Friday, August 21, 2009

REVIEW: Triangulation: Dark Glass

Title: Triangulation: Dark Glass
Editor: Pete Butler
Genre: science fiction, anthology
Price: $12 (trade) $4 (download)
Publisher: PARSEC Ink
ISBN: 978-0-578-03103-3
Point of Sale: Lulu
Reviewed by: Chris Gerrib

I recently attended Confluence, a small literary science fiction convention in Pittsburgh. There I discovered that the folks that put out the Con also put out a short story anthology. For $12, I bought a copy and gave it a whirl. I’m really glad I did.

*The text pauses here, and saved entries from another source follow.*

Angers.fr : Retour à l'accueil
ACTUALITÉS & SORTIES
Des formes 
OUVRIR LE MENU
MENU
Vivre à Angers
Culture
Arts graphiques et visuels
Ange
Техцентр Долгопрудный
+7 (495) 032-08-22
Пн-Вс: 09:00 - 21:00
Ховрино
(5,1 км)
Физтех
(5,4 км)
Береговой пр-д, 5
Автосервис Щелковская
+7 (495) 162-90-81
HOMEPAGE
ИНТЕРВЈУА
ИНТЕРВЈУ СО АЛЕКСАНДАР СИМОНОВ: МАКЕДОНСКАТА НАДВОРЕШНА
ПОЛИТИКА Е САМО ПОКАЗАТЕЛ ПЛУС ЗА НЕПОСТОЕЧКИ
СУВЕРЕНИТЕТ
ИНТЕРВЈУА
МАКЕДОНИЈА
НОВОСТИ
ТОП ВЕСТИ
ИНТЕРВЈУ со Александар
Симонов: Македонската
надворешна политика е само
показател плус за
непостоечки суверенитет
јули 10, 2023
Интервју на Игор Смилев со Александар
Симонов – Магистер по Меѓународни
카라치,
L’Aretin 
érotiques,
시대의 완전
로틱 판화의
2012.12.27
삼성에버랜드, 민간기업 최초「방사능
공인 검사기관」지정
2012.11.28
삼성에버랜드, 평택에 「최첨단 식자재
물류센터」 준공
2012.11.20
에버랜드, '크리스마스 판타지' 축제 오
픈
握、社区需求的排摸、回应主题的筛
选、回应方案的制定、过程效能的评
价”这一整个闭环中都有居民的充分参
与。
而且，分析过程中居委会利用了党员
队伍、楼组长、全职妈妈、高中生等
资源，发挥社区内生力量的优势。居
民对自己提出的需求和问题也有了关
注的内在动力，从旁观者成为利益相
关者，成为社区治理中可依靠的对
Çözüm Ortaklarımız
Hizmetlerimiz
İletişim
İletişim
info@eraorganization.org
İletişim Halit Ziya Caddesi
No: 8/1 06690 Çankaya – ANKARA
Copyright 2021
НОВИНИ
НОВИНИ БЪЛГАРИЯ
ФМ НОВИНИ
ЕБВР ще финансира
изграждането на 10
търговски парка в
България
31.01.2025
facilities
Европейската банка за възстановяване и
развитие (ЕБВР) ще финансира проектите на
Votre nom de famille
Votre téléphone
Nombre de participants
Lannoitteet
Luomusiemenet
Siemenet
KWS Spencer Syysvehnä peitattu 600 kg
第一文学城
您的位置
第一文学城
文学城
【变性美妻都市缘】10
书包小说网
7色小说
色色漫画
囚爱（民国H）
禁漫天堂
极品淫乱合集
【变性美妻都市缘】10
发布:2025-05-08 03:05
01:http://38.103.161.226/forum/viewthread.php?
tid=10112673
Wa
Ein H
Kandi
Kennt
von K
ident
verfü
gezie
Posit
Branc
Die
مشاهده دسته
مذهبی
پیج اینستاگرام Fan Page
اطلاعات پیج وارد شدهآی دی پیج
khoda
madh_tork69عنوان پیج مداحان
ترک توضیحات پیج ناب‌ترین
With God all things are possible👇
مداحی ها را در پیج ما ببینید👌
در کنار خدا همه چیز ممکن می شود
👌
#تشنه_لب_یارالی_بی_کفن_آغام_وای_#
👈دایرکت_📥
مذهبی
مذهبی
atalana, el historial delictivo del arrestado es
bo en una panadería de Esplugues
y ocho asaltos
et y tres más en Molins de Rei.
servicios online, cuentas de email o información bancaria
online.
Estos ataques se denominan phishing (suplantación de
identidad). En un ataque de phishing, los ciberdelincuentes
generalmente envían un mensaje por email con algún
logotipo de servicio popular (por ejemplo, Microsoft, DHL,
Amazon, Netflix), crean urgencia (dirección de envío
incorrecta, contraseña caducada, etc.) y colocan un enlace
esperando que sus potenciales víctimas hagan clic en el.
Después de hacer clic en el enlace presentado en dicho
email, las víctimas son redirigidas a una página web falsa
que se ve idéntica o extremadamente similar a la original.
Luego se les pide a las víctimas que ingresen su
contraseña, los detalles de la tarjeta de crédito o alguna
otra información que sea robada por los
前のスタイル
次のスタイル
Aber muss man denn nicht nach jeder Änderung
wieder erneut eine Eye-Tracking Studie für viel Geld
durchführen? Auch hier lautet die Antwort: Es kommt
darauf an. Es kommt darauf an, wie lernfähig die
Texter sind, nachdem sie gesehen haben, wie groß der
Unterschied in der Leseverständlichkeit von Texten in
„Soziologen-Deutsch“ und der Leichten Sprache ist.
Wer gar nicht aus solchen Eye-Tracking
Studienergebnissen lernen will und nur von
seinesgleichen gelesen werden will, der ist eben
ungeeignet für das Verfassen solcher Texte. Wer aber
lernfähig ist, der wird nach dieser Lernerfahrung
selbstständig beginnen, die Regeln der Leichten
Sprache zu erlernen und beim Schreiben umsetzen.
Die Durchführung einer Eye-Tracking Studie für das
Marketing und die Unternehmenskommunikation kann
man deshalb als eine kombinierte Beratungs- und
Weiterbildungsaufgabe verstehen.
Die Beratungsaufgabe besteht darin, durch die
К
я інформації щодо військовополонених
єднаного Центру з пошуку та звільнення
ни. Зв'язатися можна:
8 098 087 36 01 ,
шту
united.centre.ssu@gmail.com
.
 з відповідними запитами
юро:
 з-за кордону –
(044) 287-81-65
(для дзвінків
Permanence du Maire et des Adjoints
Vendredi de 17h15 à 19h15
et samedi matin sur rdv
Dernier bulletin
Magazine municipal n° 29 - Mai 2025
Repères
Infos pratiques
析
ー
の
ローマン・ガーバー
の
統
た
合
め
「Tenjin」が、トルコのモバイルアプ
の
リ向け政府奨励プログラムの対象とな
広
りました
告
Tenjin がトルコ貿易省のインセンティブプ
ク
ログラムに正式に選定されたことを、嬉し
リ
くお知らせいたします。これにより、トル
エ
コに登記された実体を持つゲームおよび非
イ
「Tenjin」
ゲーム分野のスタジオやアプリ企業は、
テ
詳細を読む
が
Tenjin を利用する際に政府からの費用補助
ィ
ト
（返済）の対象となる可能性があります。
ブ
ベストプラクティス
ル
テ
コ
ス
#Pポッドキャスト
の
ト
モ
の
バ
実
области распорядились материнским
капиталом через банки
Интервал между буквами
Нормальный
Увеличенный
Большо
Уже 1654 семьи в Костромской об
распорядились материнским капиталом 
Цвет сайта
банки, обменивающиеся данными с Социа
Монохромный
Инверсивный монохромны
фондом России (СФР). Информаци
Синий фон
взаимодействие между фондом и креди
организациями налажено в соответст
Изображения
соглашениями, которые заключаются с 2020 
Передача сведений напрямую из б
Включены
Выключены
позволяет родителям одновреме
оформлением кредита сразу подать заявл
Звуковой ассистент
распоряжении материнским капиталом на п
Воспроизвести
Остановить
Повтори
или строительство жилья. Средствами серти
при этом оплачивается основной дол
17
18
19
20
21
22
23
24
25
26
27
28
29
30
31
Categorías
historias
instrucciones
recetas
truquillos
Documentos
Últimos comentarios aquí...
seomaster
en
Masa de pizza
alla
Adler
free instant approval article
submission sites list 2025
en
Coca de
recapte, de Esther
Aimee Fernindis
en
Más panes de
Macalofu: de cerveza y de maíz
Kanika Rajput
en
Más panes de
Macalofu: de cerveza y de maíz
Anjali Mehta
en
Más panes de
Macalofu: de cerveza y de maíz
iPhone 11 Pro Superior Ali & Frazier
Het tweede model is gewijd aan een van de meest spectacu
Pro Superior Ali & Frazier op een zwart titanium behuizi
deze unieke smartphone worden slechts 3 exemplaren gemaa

This dense little book packs 16 stories of science fiction and fantasy into a mere 152 pages, and it’s well worth the cover price. The folks at PARSEC Ink have been doing this annual anthology for six years, and for the past couple of years opened things up to writers nationwide. As a result, a number of “up and coming” authors are featured in the pages of Dark Glass. A few of the more memorable stories were:

The Milton Feinhoff Problem (Mark Onspaugh) – Any story that begins with “One bright spring, Milton Feinhoff came downstairs to find himself eating an enormous stack of waffles” is sure to offer entertaining weirdness. Onspaugh does not disappoint.

St. Darwin’s Spirituals (D. K. Thompson) – offers a very unusual alternative reality of 19th Century England. In this world ghosts are real, and Jack The Ripper is out of his world!

Imaginal Friend (Kenneth B. Chiacchia) – here’s another unusual tale, about some really paranoid aliens and a kid who’s not paranoid enough. This one sent a chill down my spine when I finished it.

Deadglass (Lon Prater) – in this story, the author delivers a compelling cross between fantasy, science fiction and alternative history.

Perchance to Dream (D. J. Cockburn) – The author’s hero, Pongo Ponsonby, discovers that it was a good idea after all to stay awake during his Greek mythology class. It was even better to stay awake during the Ancient Greek language classes!

Broken Things ( Kathryn Board) – We’ve all heard of genies, right? Well, here’s an unusual twist on the concept. Be careful what you wish for – you just may get it!

Souls on Display (Kurt Kirchmeier) - this is an interesting coming of age story, with a hint of fantasy.

Seeing Is (Craig Wolf) – Seeing may be believing, but maybe you don’t want to believe?

Overall, this is a very good collection of short fiction, and I highly encourage you to order a copy!

RATING 10/10

1 comment:

Jim Murdoch said...

If there's one form science fiction suits well it's the short story.